WHAT YOU HAVE TO DO:
The entries below contain a stretch that opens with the line containing "34: (1075, 398, 0.35)" and closes with the line containing "38: (1090, 529, 0.34)"; set down that stretch exactly, both ends included, and nothing else.

[Stored data entries]
★ ★ ★ ★ ★ ★ ★
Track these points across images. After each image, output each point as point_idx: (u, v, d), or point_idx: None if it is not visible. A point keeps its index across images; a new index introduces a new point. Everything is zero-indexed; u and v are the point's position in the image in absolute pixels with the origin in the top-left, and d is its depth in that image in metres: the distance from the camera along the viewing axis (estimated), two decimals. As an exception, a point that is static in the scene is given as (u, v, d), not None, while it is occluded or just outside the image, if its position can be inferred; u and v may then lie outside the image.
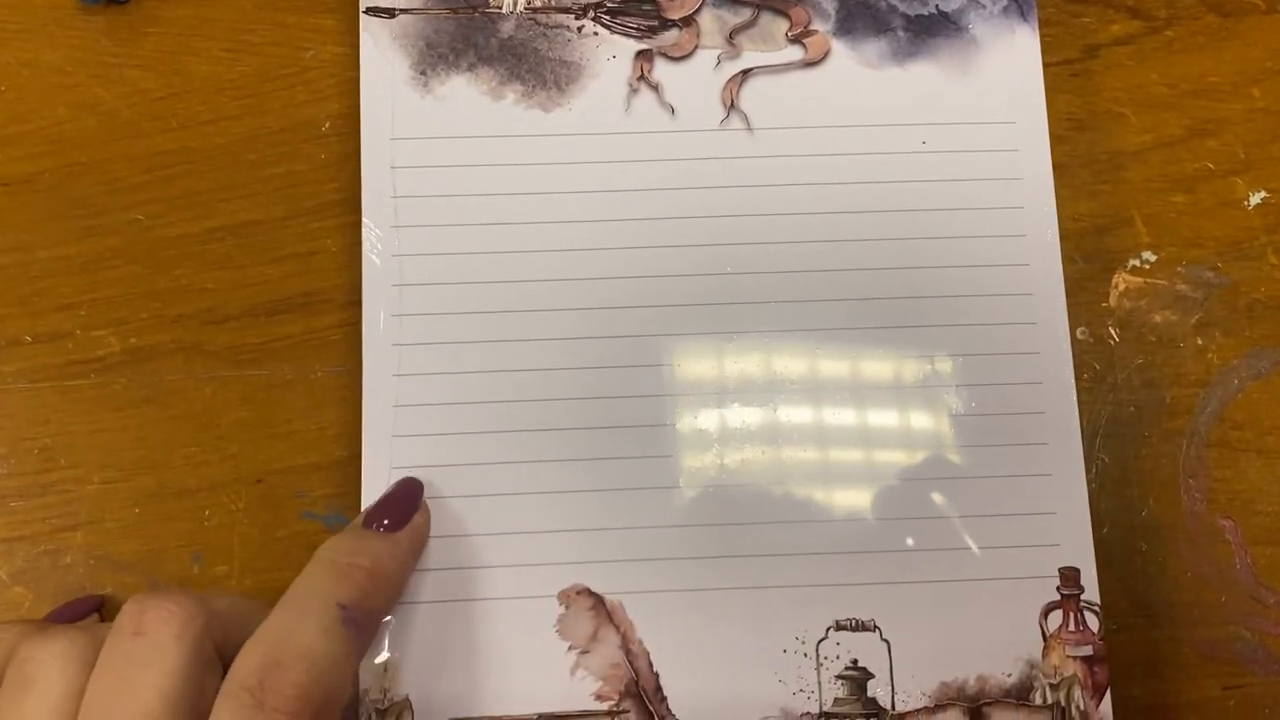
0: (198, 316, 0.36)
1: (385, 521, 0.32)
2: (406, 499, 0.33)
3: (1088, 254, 0.38)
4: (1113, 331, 0.37)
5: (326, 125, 0.37)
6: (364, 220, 0.35)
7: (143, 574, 0.35)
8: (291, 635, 0.27)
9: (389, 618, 0.33)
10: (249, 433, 0.36)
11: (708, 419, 0.35)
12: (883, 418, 0.35)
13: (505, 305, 0.35)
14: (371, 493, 0.34)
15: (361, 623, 0.28)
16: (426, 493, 0.34)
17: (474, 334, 0.35)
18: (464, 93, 0.36)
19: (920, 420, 0.35)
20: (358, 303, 0.35)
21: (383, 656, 0.32)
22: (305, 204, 0.37)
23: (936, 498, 0.35)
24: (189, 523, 0.35)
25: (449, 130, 0.36)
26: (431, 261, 0.35)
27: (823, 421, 0.35)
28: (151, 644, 0.27)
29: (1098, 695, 0.33)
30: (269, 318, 0.36)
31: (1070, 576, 0.34)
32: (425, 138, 0.36)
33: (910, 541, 0.34)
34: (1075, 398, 0.35)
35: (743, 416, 0.35)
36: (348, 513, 0.35)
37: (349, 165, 0.37)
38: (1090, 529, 0.34)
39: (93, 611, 0.34)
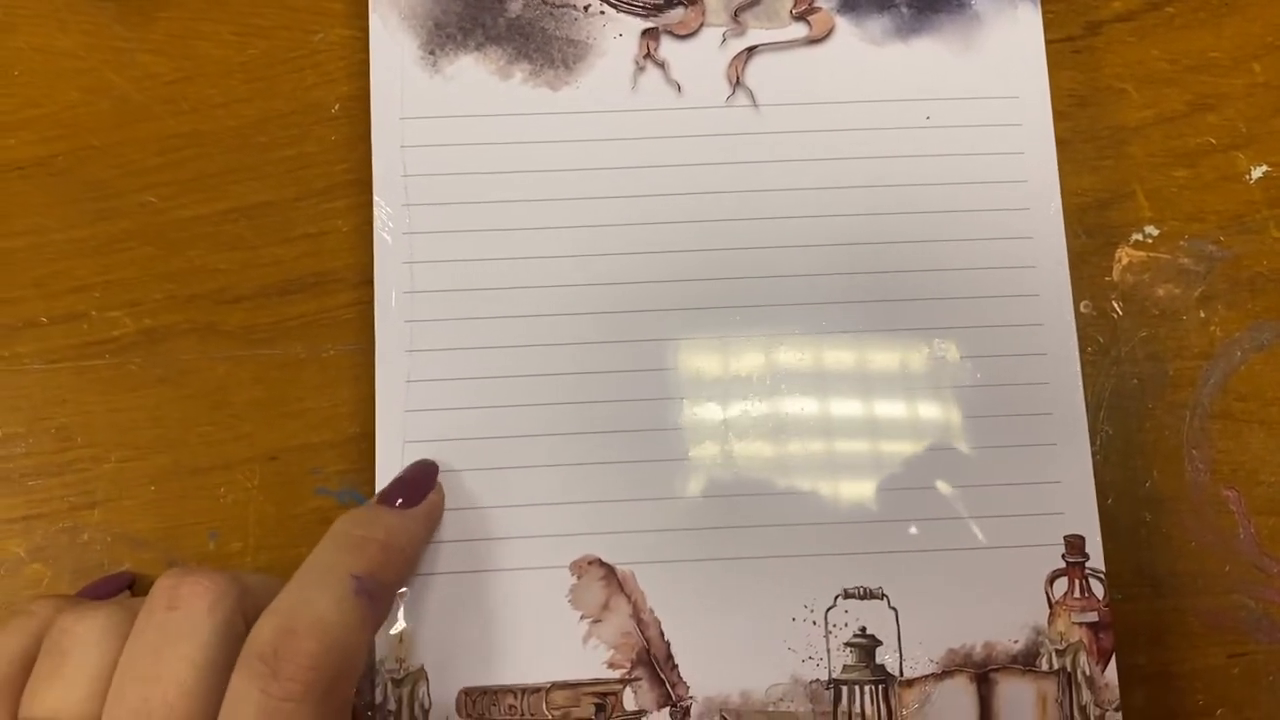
0: (211, 297, 0.37)
1: (400, 500, 0.32)
2: (422, 479, 0.33)
3: (1091, 228, 0.38)
4: (1116, 305, 0.37)
5: (336, 107, 0.38)
6: (375, 199, 0.36)
7: (160, 551, 0.35)
8: (306, 605, 0.27)
9: (404, 590, 0.33)
10: (263, 411, 0.36)
11: (716, 392, 0.35)
12: (889, 390, 0.35)
13: (515, 281, 0.35)
14: (385, 467, 0.34)
15: (375, 594, 0.29)
16: (441, 467, 0.34)
17: (484, 310, 0.35)
18: (472, 72, 0.37)
19: (925, 392, 0.35)
20: (369, 282, 0.35)
21: (398, 627, 0.33)
22: (316, 185, 0.37)
23: (942, 468, 0.35)
24: (205, 500, 0.35)
25: (458, 109, 0.36)
26: (442, 239, 0.35)
27: (828, 394, 0.35)
28: (184, 617, 0.27)
29: (1103, 661, 0.34)
30: (281, 297, 0.37)
31: (1075, 544, 0.34)
32: (435, 117, 0.36)
33: (916, 510, 0.34)
34: (1079, 368, 0.35)
35: (750, 390, 0.35)
36: (361, 489, 0.35)
37: (359, 146, 0.37)
38: (1095, 497, 0.35)
39: (125, 588, 0.34)
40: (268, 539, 0.35)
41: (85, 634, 0.28)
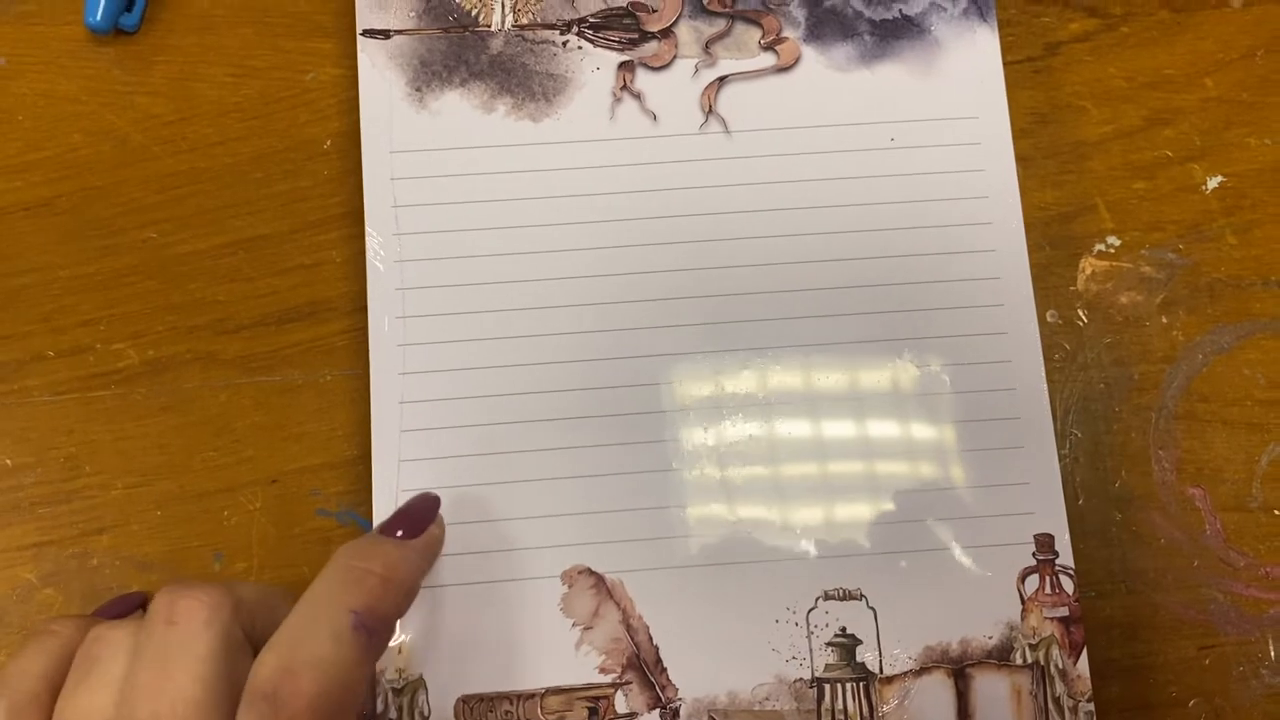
0: (211, 327, 0.38)
1: (400, 532, 0.32)
2: (423, 512, 0.33)
3: (1055, 241, 0.39)
4: (1081, 313, 0.38)
5: (328, 143, 0.39)
6: (367, 229, 0.37)
7: (167, 573, 0.36)
8: (304, 643, 0.28)
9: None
10: (263, 436, 0.37)
11: (697, 406, 0.36)
12: (862, 400, 0.36)
13: (503, 304, 0.36)
14: (382, 485, 0.35)
15: (374, 628, 0.29)
16: (435, 484, 0.35)
17: (474, 332, 0.36)
18: (458, 106, 0.38)
19: (897, 400, 0.36)
20: (362, 310, 0.36)
21: (398, 639, 0.34)
22: (310, 218, 0.38)
23: (915, 472, 0.36)
24: (209, 523, 0.36)
25: (445, 142, 0.37)
26: (432, 266, 0.37)
27: (804, 406, 0.36)
28: (184, 632, 0.28)
29: (1075, 653, 0.35)
30: (279, 326, 0.38)
31: (1045, 542, 0.35)
32: (422, 150, 0.37)
33: (892, 514, 0.36)
34: (1044, 373, 0.37)
35: (730, 403, 0.36)
36: (359, 509, 0.36)
37: (350, 180, 0.38)
38: (1062, 497, 0.36)
39: (138, 607, 0.34)
40: (270, 559, 0.36)
41: (118, 641, 0.28)
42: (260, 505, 0.36)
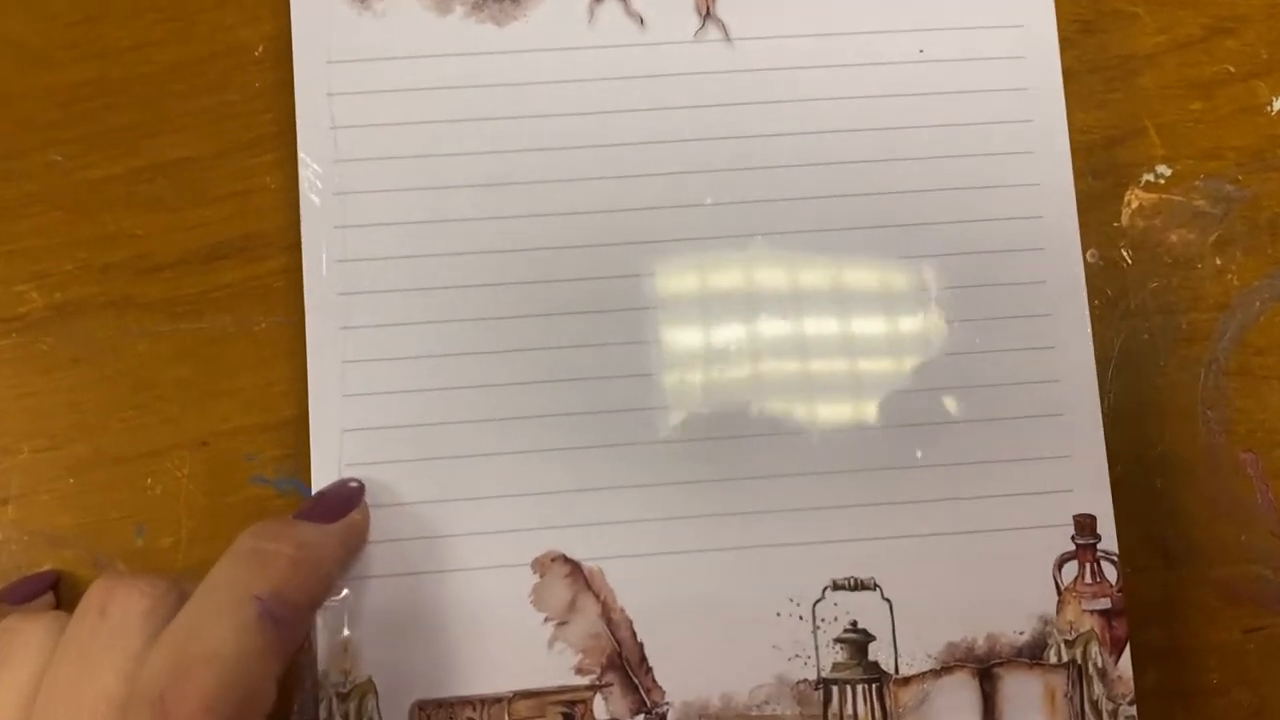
0: (128, 266, 0.36)
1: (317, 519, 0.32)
2: (344, 498, 0.33)
3: (1098, 169, 0.37)
4: (1125, 253, 0.37)
5: (260, 49, 0.37)
6: (300, 155, 0.35)
7: (82, 549, 0.35)
8: (199, 635, 0.27)
9: (345, 593, 0.33)
10: (190, 392, 0.35)
11: (690, 364, 0.35)
12: (879, 357, 0.35)
13: (463, 246, 0.35)
14: (322, 458, 0.34)
15: (282, 617, 0.28)
16: (384, 457, 0.34)
17: (429, 279, 0.35)
18: (407, 7, 0.36)
19: (920, 360, 0.35)
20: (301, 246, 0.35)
21: (342, 635, 0.33)
22: (240, 138, 0.36)
23: (939, 445, 0.35)
24: (130, 492, 0.35)
25: (392, 50, 0.35)
26: (377, 199, 0.35)
27: (812, 365, 0.35)
28: (117, 624, 0.27)
29: (1116, 651, 0.34)
30: (206, 264, 0.36)
31: (1086, 524, 0.34)
32: (365, 60, 0.35)
33: (911, 492, 0.34)
34: (1089, 330, 0.35)
35: (729, 360, 0.35)
36: (301, 475, 0.35)
37: (286, 93, 0.36)
38: (1106, 472, 0.35)
39: (48, 588, 0.34)
40: (200, 532, 0.35)
41: (30, 634, 0.28)
42: (188, 472, 0.35)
★ ★ ★ ★ ★ ★ ★
ANSWER TO THE PROBLEM:
34: (1075, 398, 0.35)
35: (743, 416, 0.35)
36: (348, 513, 0.35)
37: (349, 165, 0.37)
38: (1090, 529, 0.34)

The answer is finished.